* **Task details**
Each line below is to be written out once more, precisely as given.

* **Information shown**

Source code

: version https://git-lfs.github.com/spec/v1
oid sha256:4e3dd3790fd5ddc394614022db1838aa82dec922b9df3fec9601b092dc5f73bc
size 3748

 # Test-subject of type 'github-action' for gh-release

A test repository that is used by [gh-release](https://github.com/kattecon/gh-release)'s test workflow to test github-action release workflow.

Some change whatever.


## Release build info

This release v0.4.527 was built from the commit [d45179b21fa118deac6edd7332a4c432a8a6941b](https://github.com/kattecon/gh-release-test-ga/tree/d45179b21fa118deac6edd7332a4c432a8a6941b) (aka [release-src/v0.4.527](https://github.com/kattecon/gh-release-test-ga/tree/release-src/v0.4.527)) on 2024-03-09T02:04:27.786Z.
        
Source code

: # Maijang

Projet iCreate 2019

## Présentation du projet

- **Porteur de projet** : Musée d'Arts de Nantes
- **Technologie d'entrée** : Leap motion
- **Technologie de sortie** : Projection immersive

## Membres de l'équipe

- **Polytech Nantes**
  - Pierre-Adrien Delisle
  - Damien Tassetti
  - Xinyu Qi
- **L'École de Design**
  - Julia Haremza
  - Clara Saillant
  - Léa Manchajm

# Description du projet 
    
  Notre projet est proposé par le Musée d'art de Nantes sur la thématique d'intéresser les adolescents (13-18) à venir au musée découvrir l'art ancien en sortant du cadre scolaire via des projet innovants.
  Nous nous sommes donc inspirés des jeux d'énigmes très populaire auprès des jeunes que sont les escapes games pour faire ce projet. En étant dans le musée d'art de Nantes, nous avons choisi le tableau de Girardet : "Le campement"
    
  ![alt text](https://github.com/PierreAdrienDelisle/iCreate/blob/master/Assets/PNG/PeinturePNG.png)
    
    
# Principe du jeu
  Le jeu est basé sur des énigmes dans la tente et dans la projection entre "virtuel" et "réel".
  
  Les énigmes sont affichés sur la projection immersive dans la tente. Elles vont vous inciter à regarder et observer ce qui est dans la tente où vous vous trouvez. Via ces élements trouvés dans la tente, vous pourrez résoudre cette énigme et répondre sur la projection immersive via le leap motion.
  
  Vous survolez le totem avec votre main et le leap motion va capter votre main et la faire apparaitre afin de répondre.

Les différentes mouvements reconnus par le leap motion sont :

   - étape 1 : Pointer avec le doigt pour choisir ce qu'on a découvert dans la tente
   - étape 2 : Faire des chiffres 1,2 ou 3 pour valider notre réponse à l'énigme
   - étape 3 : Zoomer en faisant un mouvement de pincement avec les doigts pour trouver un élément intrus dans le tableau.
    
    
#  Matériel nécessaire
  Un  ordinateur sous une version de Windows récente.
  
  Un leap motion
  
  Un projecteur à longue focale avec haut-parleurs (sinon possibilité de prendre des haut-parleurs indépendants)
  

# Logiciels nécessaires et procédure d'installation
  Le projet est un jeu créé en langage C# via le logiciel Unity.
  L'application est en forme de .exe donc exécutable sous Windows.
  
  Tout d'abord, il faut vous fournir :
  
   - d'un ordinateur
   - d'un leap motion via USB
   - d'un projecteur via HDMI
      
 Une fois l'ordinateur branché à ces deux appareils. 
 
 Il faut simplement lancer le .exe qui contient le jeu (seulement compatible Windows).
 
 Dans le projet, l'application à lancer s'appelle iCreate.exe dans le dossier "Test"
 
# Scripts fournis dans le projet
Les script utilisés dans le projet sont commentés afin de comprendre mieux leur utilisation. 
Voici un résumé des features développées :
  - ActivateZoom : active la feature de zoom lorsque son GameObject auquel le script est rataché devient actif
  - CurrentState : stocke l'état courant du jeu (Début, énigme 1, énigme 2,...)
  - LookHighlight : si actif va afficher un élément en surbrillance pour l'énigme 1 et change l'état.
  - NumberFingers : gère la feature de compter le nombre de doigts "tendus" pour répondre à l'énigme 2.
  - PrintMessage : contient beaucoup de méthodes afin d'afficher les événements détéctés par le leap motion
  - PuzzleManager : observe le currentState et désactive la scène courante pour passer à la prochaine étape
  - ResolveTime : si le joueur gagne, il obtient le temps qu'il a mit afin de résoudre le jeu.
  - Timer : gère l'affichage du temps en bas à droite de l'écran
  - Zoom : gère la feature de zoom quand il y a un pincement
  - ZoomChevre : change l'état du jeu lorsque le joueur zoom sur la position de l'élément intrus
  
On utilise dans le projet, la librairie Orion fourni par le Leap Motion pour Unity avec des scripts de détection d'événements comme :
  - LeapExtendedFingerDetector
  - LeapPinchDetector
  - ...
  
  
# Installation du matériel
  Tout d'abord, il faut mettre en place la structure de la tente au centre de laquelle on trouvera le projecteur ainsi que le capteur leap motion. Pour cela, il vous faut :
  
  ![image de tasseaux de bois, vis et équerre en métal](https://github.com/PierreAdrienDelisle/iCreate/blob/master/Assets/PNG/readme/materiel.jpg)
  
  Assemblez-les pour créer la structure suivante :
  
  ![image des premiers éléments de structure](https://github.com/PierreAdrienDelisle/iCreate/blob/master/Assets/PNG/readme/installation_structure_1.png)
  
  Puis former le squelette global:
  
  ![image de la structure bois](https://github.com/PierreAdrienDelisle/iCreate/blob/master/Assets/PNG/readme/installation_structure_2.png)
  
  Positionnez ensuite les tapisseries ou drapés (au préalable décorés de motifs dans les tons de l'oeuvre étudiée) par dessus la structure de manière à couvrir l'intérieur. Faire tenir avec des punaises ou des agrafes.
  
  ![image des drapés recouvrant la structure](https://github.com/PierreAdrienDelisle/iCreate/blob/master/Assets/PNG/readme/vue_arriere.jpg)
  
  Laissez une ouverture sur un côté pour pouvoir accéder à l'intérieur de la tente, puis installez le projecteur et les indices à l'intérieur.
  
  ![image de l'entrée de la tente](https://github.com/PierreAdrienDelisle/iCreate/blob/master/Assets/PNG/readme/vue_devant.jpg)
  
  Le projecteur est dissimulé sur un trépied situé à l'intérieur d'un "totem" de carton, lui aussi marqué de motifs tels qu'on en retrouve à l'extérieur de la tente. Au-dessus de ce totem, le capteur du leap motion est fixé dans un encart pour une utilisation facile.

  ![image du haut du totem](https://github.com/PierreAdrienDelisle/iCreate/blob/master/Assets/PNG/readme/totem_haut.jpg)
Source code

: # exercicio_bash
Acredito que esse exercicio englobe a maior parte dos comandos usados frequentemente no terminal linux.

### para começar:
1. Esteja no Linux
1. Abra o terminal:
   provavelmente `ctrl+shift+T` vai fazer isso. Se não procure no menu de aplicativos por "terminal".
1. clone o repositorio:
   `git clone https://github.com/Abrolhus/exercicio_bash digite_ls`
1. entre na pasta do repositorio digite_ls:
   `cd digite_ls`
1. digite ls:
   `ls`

* **Reply**
Source code

: version https://git-lfs.github.com/spec/v1
oid sha256:4e3dd3790fd5ddc394614022db1838aa82dec922b9df3fec9601b092dc5f73bc
size 3748

 # Test-subject of type 'github-action' for gh-release

A test repository that is used by [gh-release](https://github.com/kattecon/gh-release)'s test workflow to test github-action release workflow.

Some change whatever.


## Release build info

This release v0.4.527 was built from the commit [d45179b21fa118deac6edd7332a4c432a8a6941b](https://github.com/kattecon/gh-release-test-ga/tree/d45179b21fa118deac6edd7332a4c432a8a6941b) (aka [release-src/v0.4.527](https://github.com/kattecon/gh-release-test-ga/tree/release-src/v0.4.527)) on 2024-03-09T02:04:27.786Z.
        
Source code

: # Maijang

Projet iCreate 2019

## Présentation du projet

- **Porteur de projet** : Musée d'Arts de Nantes
- **Technologie d'entrée** : Leap motion
- **Technologie de sortie** : Projection immersive

## Membres de l'équipe

- **Polytech Nantes**
  - Pierre-Adrien Delisle
  - Damien Tassetti
  - Xinyu Qi
- **L'École de Design**
  - Julia Haremza
  - Clara Saillant
  - Léa Manchajm

# Description du projet 
    
  Notre projet est proposé par le Musée d'art de Nantes sur la thématique d'intéresser les adolescents (13-18) à venir au musée découvrir l'art ancien en sortant du cadre scolaire via des projet innovants.
  Nous nous sommes donc inspirés des jeux d'énigmes très populaire auprès des jeunes que sont les escapes games pour faire ce projet. En étant dans le musée d'art de Nantes, nous avons choisi le tableau de Girardet : "Le campement"
    
  ![alt text](https://github.com/PierreAdrienDelisle/iCreate/blob/master/Assets/PNG/PeinturePNG.png)
    
    
# Principe du jeu
  Le jeu est basé sur des énigmes dans la tente et dans la projection entre "virtuel" et "réel".
  
  Les énigmes sont affichés sur la projection immersive dans la tente. Elles vont vous inciter à regarder et observer ce qui est dans la tente où vous vous trouvez. Via ces élements trouvés dans la tente, vous pourrez résoudre cette énigme et répondre sur la projection immersive via le leap motion.
  
  Vous survolez le totem avec votre main et le leap motion va capter votre main et la faire apparaitre afin de répondre.

Les différentes mouvements reconnus par le leap motion sont :

   - étape 1 : Pointer avec le doigt pour choisir ce qu'on a découvert dans la tente
   - étape 2 : Faire des chiffres 1,2 ou 3 pour valider notre réponse à l'énigme
   - étape 3 : Zoomer en faisant un mouvement de pincement avec les doigts pour trouver un élément intrus dans le tableau.
    
    
#  Matériel nécessaire
  Un  ordinateur sous une version de Windows récente.
  
  Un leap motion
  
  Un projecteur à longue focale avec haut-parleurs (sinon possibilité de prendre des haut-parleurs indépendants)
  

# Logiciels nécessaires et procédure d'installation
  Le projet est un jeu créé en langage C# via le logiciel Unity.
  L'application est en forme de .exe donc exécutable sous Windows.
  
  Tout d'abord, il faut vous fournir :
  
   - d'un ordinateur
   - d'un leap motion via USB
   - d'un projecteur via HDMI
      
 Une fois l'ordinateur branché à ces deux appareils. 
 
 Il faut simplement lancer le .exe qui contient le jeu (seulement compatible Windows).
 
 Dans le projet, l'application à lancer s'appelle iCreate.exe dans le dossier "Test"
 
# Scripts fournis dans le projet
Les script utilisés dans le projet sont commentés afin de comprendre mieux leur utilisation. 
Voici un résumé des features développées :
  - ActivateZoom : active la feature de zoom lorsque son GameObject auquel le script est rataché devient actif
  - CurrentState : stocke l'état courant du jeu (Début, énigme 1, énigme 2,...)
  - LookHighlight : si actif va afficher un élément en surbrillance pour l'énigme 1 et change l'état.
  - NumberFingers : gère la feature de compter le nombre de doigts "tendus" pour répondre à l'énigme 2.
  - PrintMessage : contient beaucoup de méthodes afin d'afficher les événements détéctés par le leap motion
  - PuzzleManager : observe le currentState et désactive la scène courante pour passer à la prochaine étape
  - ResolveTime : si le joueur gagne, il obtient le temps qu'il a mit afin de résoudre le jeu.
  - Timer : gère l'affichage du temps en bas à droite de l'écran
  - Zoom : gère la feature de zoom quand il y a un pincement
  - ZoomChevre : change l'état du jeu lorsque le joueur zoom sur la position de l'élément intrus
  
On utilise dans le projet, la librairie Orion fourni par le Leap Motion pour Unity avec des scripts de détection d'événements comme :
  - LeapExtendedFingerDetector
  - LeapPinchDetector
  - ...
  
  
# Installation du matériel
  Tout d'abord, il faut mettre en place la structure de la tente au centre de laquelle on trouvera le projecteur ainsi que le capteur leap motion. Pour cela, il vous faut :
  
  ![image de tasseaux de bois, vis et équerre en métal](https://github.com/PierreAdrienDelisle/iCreate/blob/master/Assets/PNG/readme/materiel.jpg)
  
  Assemblez-les pour créer la structure suivante :
  
  ![image des premiers éléments de structure](https://github.com/PierreAdrienDelisle/iCreate/blob/master/Assets/PNG/readme/installation_structure_1.png)
  
  Puis former le squelette global:
  
  ![image de la structure bois](https://github.com/PierreAdrienDelisle/iCreate/blob/master/Assets/PNG/readme/installation_structure_2.png)
  
  Positionnez ensuite les tapisseries ou drapés (au préalable décorés de motifs dans les tons de l'oeuvre étudiée) par dessus la structure de manière à couvrir l'intérieur. Faire tenir avec des punaises ou des agrafes.
  
  ![image des drapés recouvrant la structure](https://github.com/PierreAdrienDelisle/iCreate/blob/master/Assets/PNG/readme/vue_arriere.jpg)
  
  Laissez une ouverture sur un côté pour pouvoir accéder à l'intérieur de la tente, puis installez le projecteur et les indices à l'intérieur.
  
  ![image de l'entrée de la tente](https://github.com/PierreAdrienDelisle/iCreate/blob/master/Assets/PNG/readme/vue_devant.jpg)
  
  Le projecteur est dissimulé sur un trépied situé à l'intérieur d'un "totem" de carton, lui aussi marqué de motifs tels qu'on en retrouve à l'extérieur de la tente. Au-dessus de ce totem, le capteur du leap motion est fixé dans un encart pour une utilisation facile.

  ![image du haut du totem](https://github.com/PierreAdrienDelisle/iCreate/blob/master/Assets/PNG/readme/totem_haut.jpg)
Source code

: # exercicio_bash
Acredito que esse exercicio englobe a maior parte dos comandos usados frequentemente no terminal linux.

### para começar:
1. Esteja no Linux
1. Abra o terminal:
   provavelmente `ctrl+shift+T` vai fazer isso. Se não procure no menu de aplicativos por "terminal".
1. clone o repositorio:
   `git clone https://github.com/Abrolhus/exercicio_bash digite_ls`
1. entre na pasta do repositorio digite_ls:
   `cd digite_ls`
1. digite ls:
   `ls`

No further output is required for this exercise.